*** Opening of Supplied entries ***

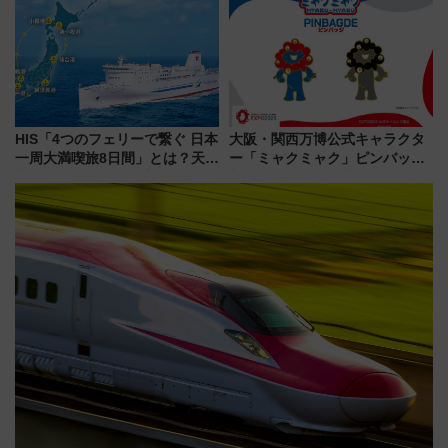
募集も実施
地のふらっと立ち食いそば』
7/27夜10時～放送
HIS「4つのフェリーで繋ぐ 日本
大阪・関西万博公式キャラクタ
一周大満喫旅8日間」とは？天橋
ー「ミャクミャク」ピンバッジ
立・小樽・日光東照宮など全国
新登場！関西の駅構内などで7月
の絶景＆限定グルメを網羅！煩
中旬発売
雑な手続きも不要でお手軽に楽
しめるプランが登場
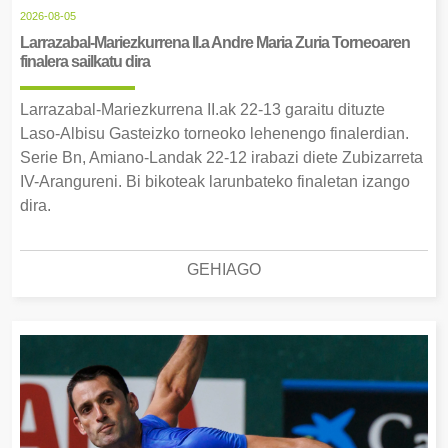
2026-08-05
Larrazabal-Mariezkurrena II.a Andre Maria Zuria Torneoaren
finalera sailkatu dira
Larrazabal-Mariezkurrena II.ak 22-13 garaitu dituzte
Laso-Albisu Gasteizko torneoko lehenengo finalerdian.
Serie Bn, Amiano-Landak 22-12 irabazi diete Zubizarreta
IV-Arangureni. Bi bikoteak larunbateko finaletan izango
dira.
GEHIAGO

*** Close of Supplied entries ***

■ Task brief
Repeat the line containing "Larrazabal-Mariezkurrena II.ak 22-13" and all subsequent lines through the final line of the data, exactly and with no others.

■ Answer space
Larrazabal-Mariezkurrena II.ak 22-13 garaitu dituzte
Laso-Albisu Gasteizko torneoko lehenengo finalerdian.
Serie Bn, Amiano-Landak 22-12 irabazi diete Zubizarreta
IV-Arangureni. Bi bikoteak larunbateko finaletan izango
dira.
GEHIAGO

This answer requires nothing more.